Concernant le programme, dira-t-il, ce sont les aînés qui peuvent donner les lignes. Le ministre ivoirien des Transports, Amadou Koné  venu lui apporter la compassion du gouvernement, a insinué que « quel que soit le compatriote qui aurait été dans ce cas, le gouvernement lui apporte son soutien ».

« Ce qui s’est passé nous a instruit à l’effet de prendre toutes les dispositions pour que conformément aux souhaits de la famille,  l’enfant soit rapatrié et inhumé ici (en Côte d’Ivoire) dans son village et c’est ce que le gouvernement a fait en facilitant le rapatriement du corps », a-t-il ajouté.

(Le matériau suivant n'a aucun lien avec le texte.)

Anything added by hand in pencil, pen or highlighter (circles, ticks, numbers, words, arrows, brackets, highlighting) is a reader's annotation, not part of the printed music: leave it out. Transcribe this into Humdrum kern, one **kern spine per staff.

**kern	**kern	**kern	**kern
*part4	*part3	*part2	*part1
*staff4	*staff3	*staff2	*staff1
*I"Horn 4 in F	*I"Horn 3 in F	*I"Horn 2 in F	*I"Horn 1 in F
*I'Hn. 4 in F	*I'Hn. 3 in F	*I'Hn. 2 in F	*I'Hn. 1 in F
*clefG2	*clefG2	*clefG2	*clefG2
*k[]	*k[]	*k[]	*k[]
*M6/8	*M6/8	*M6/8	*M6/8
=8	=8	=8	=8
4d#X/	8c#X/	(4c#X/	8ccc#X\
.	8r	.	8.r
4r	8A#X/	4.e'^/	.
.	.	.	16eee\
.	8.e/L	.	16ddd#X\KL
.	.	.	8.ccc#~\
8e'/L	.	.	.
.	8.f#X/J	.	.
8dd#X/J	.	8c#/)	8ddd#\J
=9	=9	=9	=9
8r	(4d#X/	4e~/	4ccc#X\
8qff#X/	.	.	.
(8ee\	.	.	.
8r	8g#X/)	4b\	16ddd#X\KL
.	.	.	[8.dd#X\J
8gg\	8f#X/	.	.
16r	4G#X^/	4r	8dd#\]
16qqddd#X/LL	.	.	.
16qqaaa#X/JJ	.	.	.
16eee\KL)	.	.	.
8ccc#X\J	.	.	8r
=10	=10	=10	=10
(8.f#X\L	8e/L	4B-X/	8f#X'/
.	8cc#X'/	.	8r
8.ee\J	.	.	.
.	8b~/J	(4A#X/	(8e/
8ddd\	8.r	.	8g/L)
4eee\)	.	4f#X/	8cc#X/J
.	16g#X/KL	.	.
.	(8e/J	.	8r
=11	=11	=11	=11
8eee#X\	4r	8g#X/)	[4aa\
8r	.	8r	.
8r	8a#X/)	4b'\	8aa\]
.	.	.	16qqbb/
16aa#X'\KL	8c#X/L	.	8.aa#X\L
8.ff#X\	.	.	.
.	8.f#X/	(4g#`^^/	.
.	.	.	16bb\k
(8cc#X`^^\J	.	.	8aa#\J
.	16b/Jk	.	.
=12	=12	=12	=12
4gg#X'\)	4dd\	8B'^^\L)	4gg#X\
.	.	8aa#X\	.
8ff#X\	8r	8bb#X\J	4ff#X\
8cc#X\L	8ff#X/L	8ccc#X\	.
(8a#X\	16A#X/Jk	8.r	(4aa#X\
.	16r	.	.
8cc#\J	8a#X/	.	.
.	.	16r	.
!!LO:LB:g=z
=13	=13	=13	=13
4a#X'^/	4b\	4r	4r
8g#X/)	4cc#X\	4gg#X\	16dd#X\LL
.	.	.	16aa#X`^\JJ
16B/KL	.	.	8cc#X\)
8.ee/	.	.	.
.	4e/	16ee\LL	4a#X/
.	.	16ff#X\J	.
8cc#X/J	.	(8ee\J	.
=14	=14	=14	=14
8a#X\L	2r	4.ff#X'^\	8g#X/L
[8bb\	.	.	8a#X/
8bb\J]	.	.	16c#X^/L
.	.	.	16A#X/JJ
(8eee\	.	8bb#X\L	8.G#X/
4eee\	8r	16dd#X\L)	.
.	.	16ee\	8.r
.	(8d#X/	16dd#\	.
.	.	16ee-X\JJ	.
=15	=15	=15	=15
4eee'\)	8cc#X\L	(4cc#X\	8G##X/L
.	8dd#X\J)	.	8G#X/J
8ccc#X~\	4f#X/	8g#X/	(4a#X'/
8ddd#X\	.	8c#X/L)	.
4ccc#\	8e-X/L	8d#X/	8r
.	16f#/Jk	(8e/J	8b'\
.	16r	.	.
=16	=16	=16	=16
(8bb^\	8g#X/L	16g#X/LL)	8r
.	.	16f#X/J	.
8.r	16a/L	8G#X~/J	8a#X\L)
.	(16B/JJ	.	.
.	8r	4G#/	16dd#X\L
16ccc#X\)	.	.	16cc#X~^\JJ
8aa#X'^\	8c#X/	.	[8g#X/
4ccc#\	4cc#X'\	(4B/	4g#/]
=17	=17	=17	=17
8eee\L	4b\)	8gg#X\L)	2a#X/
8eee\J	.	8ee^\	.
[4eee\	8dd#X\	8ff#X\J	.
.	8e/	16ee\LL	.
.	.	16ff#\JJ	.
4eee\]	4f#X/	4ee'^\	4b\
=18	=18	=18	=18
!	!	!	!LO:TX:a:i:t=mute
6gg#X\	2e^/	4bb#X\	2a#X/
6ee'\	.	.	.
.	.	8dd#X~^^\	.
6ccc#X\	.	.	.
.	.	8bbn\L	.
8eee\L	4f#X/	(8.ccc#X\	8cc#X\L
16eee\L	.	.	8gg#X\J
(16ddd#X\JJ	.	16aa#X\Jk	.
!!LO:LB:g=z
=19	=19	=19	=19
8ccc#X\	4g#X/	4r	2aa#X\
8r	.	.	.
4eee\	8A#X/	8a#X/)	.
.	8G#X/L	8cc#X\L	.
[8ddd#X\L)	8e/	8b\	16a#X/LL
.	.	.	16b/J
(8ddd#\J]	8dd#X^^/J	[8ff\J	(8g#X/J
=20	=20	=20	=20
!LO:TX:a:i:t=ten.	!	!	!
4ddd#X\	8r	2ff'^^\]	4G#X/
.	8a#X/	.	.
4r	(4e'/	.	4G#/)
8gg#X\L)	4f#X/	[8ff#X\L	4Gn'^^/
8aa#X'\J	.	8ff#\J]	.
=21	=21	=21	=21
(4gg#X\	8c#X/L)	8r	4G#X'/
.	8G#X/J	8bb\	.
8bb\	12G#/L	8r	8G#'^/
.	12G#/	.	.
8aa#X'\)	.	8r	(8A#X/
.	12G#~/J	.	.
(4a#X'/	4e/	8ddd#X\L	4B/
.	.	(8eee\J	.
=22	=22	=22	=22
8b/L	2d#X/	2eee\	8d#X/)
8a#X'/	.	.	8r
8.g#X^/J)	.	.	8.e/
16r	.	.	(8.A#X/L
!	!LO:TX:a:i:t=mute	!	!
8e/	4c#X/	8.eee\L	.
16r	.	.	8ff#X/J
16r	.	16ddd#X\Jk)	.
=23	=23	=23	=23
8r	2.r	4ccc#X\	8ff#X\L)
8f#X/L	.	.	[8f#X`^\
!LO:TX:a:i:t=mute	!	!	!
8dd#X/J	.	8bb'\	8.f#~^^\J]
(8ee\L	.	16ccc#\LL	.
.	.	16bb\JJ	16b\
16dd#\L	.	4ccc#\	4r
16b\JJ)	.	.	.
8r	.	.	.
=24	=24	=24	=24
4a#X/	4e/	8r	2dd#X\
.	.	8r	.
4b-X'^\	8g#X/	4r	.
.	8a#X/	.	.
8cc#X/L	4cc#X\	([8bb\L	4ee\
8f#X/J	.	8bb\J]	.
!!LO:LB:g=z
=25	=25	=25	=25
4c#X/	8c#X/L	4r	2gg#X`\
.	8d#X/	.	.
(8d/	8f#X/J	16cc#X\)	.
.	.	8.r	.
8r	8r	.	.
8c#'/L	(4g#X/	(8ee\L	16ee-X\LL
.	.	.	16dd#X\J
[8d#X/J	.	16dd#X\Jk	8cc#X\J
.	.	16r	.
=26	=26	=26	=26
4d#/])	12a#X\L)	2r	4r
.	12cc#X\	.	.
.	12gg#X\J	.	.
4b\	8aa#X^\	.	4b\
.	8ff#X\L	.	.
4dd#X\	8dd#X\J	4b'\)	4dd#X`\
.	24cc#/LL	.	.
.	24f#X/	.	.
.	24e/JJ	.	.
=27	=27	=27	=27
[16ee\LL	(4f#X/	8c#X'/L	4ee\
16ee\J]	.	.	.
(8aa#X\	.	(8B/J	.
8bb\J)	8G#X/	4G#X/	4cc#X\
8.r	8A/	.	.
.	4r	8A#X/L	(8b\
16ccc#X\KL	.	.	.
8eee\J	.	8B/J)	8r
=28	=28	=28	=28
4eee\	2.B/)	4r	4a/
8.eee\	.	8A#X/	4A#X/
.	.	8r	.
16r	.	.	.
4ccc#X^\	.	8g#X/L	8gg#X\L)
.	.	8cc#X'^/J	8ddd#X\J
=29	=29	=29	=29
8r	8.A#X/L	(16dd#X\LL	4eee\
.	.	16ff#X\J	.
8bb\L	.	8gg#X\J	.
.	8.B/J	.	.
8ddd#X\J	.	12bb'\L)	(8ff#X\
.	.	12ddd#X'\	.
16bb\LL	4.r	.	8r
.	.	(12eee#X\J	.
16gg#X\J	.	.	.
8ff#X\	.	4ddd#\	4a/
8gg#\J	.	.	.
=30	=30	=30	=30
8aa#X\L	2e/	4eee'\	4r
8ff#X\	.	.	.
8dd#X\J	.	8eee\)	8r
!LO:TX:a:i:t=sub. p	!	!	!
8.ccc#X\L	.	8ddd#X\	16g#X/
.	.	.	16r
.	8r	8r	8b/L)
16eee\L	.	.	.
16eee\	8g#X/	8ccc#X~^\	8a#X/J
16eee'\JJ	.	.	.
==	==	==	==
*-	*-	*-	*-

Poursuivant, le ministre ivoirien des Transports a assuré que le gouvernement allait s’associer aux funérailles de l’adolescent. Il a fait savoir que pour l’enterrement « ce sont les parents qui décident » du déroulé des obsèques.

Quelques parents sont venus à l’aéroport pour soutenir M. Ani et son épouse. La mère de Laurent-Barthélemy Ani Guibahi, en larmes, était consolée par les proches venus sur les lieux.

Le ministre ivoirien des Transports a rencontré, il y a quelques jours, la famille du défunt. Après quoi le père a effectué le déplacement  sur Paris afin de voir le corps de son fils avant sa mise en bière et revenir avec la dépouille.

L’adolescent Laurent-Barthélemy Ani Guibahi a été retrouvé mort, à l’aéroport de Roissy, dans le puits du train d’atterrissage du vol AF703 de la compagnie Air France en provenance d’Abidjan et à destination de Paris le 7 janvier 2020.